Фашистский катер убавил ход и, развернувшись, встал рядом со шлюпкой. Острые крючья багров вцепились в борт.
– Сдавайтесь! Вы в плену, - по-русски приказал офицер.
– На, выкуси, гадина!
– воскликнул Матвеев и, поднявшись во весь рост, швырнул в гитлеровца топор. Острое лезвие рассекло воздух у самого уха побелевшего офицера.
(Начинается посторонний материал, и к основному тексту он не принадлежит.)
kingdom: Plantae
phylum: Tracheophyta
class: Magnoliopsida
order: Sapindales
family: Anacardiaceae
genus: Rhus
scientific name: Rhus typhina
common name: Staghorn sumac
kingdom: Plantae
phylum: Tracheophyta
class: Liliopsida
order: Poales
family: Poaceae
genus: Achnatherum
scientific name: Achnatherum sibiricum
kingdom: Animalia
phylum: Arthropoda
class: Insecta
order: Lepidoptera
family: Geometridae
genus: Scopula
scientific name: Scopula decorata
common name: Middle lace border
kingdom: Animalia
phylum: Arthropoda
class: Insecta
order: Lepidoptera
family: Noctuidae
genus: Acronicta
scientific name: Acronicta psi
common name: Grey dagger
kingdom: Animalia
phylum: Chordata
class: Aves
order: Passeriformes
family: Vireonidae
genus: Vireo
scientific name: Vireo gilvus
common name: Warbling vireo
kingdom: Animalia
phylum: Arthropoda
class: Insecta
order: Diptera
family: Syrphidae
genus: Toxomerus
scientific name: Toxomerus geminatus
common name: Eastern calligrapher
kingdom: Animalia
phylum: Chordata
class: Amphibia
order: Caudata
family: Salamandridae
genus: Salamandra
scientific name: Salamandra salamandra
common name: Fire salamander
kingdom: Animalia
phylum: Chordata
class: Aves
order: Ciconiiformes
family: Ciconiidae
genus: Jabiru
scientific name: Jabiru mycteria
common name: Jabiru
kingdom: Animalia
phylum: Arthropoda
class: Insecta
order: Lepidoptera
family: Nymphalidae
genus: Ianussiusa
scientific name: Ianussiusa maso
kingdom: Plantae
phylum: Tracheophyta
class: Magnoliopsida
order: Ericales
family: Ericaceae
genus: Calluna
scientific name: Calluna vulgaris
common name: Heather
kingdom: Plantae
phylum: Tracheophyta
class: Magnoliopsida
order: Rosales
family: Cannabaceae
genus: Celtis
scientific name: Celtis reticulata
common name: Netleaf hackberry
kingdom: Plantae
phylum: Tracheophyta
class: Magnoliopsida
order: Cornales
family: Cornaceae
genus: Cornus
Короткая автоматная очередь, Матвеев схватился за грудь и повалился на руки боцмана.
– Не сдадимся, сволочи!
– в исступлении кричали раненые и прыгали в воду. Несколько гитлеровцев соскочили в шлюпку и начали бить моряков прикладами. Шаршавину заломили руки назад, он отталкивал врагов ногами. Обессиленные люди не могли долго сопротивляться: по одному их, связанных или оглушенных, втаскивали на катер. Павловский видел, как швырнули туда безжизненные тела Качаравы и Сараева. "Нет, я не должен оставлять их". Соломбалец бережно положил Матвеева на корму и, оттолкнув гитлеровца, сам прыгнул на борт катера. За спиной все еще трещали автоматные выстрелы.